Now the essential in proving the theorem is to focus on the contribution to the finite sum approximating the curl surface integral from the one component of the ${\displaystyle 𝐄}$ field itself and notice that because of the cancelation of the sign alternating term the sums reduce to only the end points. For example for ${\displaystyle E_z}$ and the fixed ${\displaystyle z}$-slice ${\displaystyle k}$ and its surface we have

${\displaystyle \sum _{i,j}{\mathrm{sgn}}_{yz}(i,j,k)\left[\frac{E_z(x_i,y_{j+1},z_k)-E_z(x_i,y_j,z_k)}{dy}\right]dydz-{\mathrm{sgn}}_{xz}(i,j,k)\left[\frac{E_z(x_{i+1},y_j,z_k)-E_z(x_i,y_j,z_k)}{dx}\right]dxdz=(E_z(x_n,y_n,z_k)-E_z(x_1,y_1,z_k))dz}$,

where ${\displaystyle x_n,y_n,z_k}$ and ${\displaystyle x_1,y_1,z_k}$, are the coordinates of the cubic lattice corners near the approximate surface. To notice that one may consider two cases of the pieces of the approximate surface: 1) When the piece is the long rectangle consisting of many squares with the side ${\displaystyle dx=dy=dz}$ and with one side of this length.

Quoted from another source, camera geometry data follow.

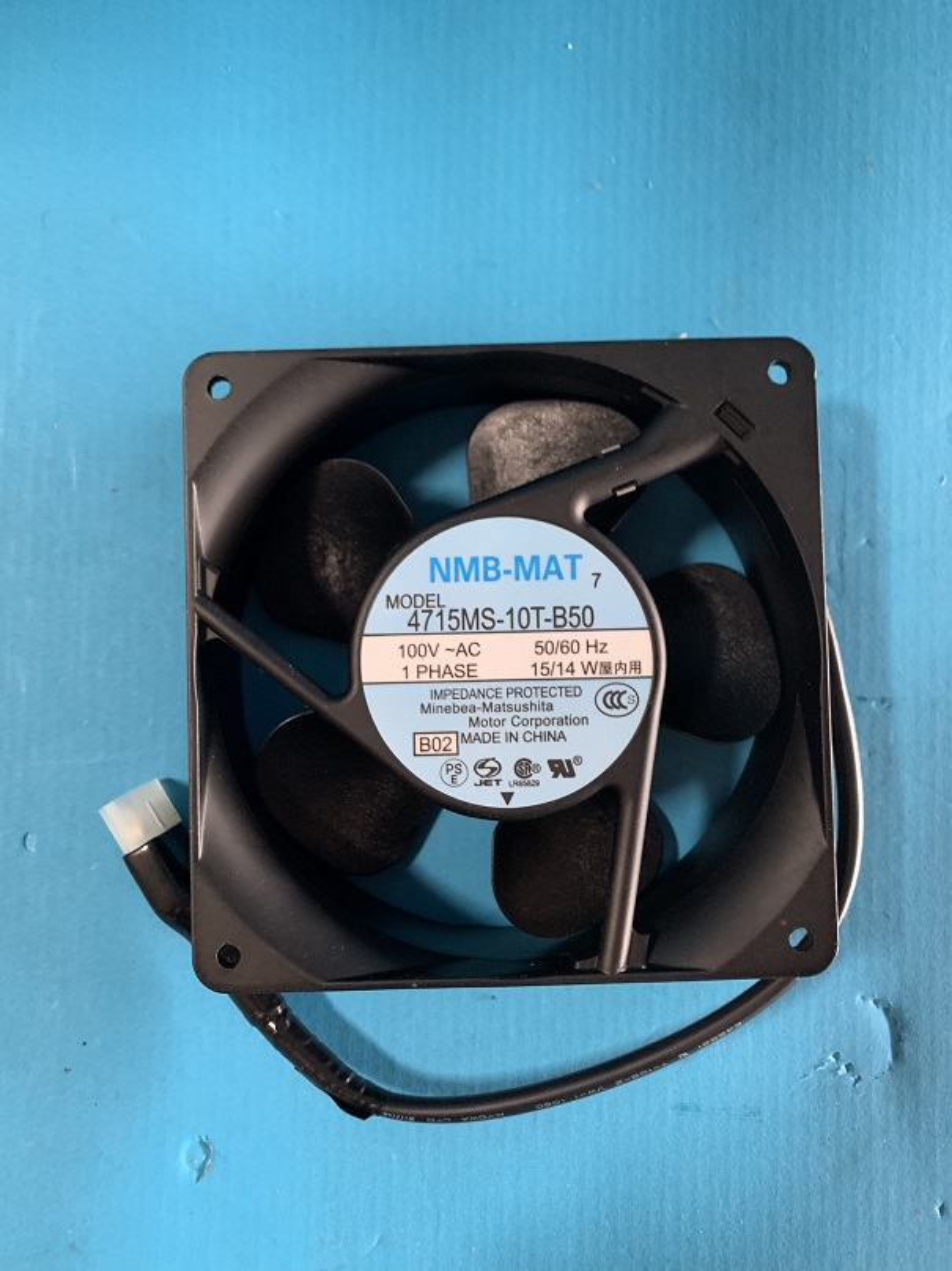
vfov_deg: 67.3
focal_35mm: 26
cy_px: 636
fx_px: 954
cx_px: 476
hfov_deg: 53.1
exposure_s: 1/41
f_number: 1.8
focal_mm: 4.25
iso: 400
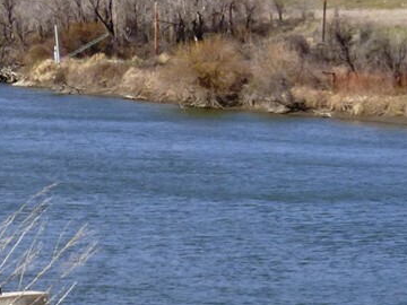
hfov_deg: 10.3
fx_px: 2140
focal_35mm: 182
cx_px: 720
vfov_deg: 8.1
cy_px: 276
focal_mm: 7.07
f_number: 3.6
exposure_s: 1/1000
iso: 100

The sign-alternating terms cancel directly in the sum of difference quotients of the type ${\displaystyle \sum _{i,j}{\mathrm{sgn}}_{yz}(i,j,k)\left[\frac{E_z(x_i,y_{j+1},z_k)-E_z(x_i,y_j,z_k)}{dy}\right]dydz}$ to the endpoint values which later cancel with joining contributions. 2) The piece is the "stairs" of the width ${\displaystyle dx}$ climbing up or down by ${\displaystyle dx}$. In that case the terms cross-cancel to the end points to further cancel with joining contributions between the sum

${\displaystyle \sum _{i,j}{\mathrm{sgn}}_{yz}(i,j,k)\left[\frac{E_z(x_i,y_{j+1},z_k)-E_z(x_i,y_j,z_k)}{dy}\right]dydz}$ and ${\displaystyle -{\mathrm{sgn}}_{xz}(i,j,k)\left[\frac{E_z(x_{i+1},y_j,z_k)-E_z(x_i,y_j,z_k)}{dx}\right]dxdz}$.

Also note that while ${\displaystyle dz}$ is an infinitesimal (small) linear element of the surface boundary parallel to the ${\displaystyle z}$ axis and for the unite vector ${\displaystyle {𝐧}_z=[0,0,1]}$ parallel to it ${\displaystyle 𝐄(x_n,y_j,z_k)\cdot {𝐧}_z=E_z(x_n,y_n,z_k)}$ and so for the second point with the minus sign the right side is an approximate to the growth ${\displaystyle 𝐄\cdot d𝐥}$ of the surface edge integral ${\displaystyle \underset{\partial S}{{\displaystyle \oint }}𝐄\cdot d𝐥}$ i.e.

${\displaystyle (E_z(x_n,y_n,z_k)-E_z(x_1,y_1,z_k))dz=𝐄\cdot d𝐥+\mathrm{\Theta }(dz)}$.

Summing up all the all the ${\displaystyle dz}$ contributions over ${\displaystyle k}$ and repeating the considerations for the field components ${\displaystyle E_x}$, ${\displaystyle E_y}$ leading to the ${\displaystyle dx}$ and the ${\displaystyle dy}$ contributions of the surface edge integral we get ${\displaystyle \underset{S}{\int }(\mathrm{\nabla }\times 𝐄)\cdot d𝐒=\sum _{i,j,k}[E_x(x_i,y_{ni},z_{ni})-E_x(x_i,y_{1i},z_{1i})]dx+[E_y(x_{nj},y_j,z_{nj})-E_y(x_{1j},y_j,z_{1j})]dy+[E_z(x_{nk},y_{nk},z_k)-E_z(x_{1k},y_{1k},z_k)]dz}$

and so finally prove ${\displaystyle \underset{S}{\int }(\mathrm{\nabla }\times 𝐄)\cdot d𝐒=\underset{\partial S}{{\displaystyle \oint }}𝐄\cdot d𝐥}$.